We brought in design engineers, and we just kind of batted around ideas, soliciting the public for input. And this is the one that floated to the top, this chicane idea. And the reason we liked it was because we could experiment with it.
Mary Williams Engisch: How did this year's one stuckage actually happen? And did having the chicanes improve the extraction process?
Todd Sears: Having the chicanes didn't really improve the extraction process. I mean, the upside was it was not a tractor trailer. It was a bus. It was a local bus that that got stuck up there. We don't know exactly how it got up there. There's no chicane course on the downward side, so it could have gone up the downward side.

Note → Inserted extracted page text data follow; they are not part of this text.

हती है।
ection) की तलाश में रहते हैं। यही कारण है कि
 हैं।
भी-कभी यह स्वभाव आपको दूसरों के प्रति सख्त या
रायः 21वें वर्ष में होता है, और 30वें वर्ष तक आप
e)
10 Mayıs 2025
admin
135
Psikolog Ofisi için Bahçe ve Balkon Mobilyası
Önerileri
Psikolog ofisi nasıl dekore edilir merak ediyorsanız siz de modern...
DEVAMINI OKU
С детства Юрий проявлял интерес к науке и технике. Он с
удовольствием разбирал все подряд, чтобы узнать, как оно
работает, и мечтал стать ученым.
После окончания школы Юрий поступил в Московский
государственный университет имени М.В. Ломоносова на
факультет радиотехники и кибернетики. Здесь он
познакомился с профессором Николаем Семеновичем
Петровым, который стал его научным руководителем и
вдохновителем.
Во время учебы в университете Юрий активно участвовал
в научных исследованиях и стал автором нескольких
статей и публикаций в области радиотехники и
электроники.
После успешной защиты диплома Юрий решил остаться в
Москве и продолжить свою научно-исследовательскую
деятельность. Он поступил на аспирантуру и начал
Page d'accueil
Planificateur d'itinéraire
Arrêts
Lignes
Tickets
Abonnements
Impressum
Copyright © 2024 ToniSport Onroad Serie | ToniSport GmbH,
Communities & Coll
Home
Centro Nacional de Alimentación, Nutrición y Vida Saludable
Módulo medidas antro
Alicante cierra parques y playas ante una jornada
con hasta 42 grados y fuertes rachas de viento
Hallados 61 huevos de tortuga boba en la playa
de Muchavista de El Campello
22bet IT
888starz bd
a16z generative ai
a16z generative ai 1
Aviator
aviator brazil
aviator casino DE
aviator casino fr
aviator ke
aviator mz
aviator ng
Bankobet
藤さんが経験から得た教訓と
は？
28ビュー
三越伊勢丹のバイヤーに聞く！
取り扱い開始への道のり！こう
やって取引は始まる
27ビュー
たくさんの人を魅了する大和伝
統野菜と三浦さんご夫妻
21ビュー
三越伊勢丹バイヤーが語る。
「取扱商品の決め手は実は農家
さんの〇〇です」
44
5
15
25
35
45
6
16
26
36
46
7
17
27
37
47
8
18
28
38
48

Mary Williams Engisch: The chicanes are meant to be temporary right now, going to collect some more years of data, and then what are next steps? Maybe permanent chicanes down the line?
Todd Sears: That's going to be a question that needs to be asked, I think, in future years, too, is once we do have the data — and it's going to be at least one more season that we'll collect on — and then from there, there is a process that we need to go through for all of our infrastructure projects that we do. There's a funding and financial component to it as well, but I can say that it will play out much better having good data behind it. And that's sort of the purpose of what we've done here this year, and attempt to do next year.
Mary Williams Engisch: Do you still wake up at night in a cold sweat thinking that there's going to be a tractor trailer to extract from the Notch or...
Todd Sears: No, it's not really a cold sweat. I was very, very disappointed in September when that bus got stuck up there. I consider the season a win for us, you know, for us, for everybody, not just AOT, but all of us that participated in this. I consider it to be a win of a season. But it sure would have been nice to have a big fat zero.
Mary Williams Engisch: Well, there's always next year for the big zero, right? We can all look forward to that.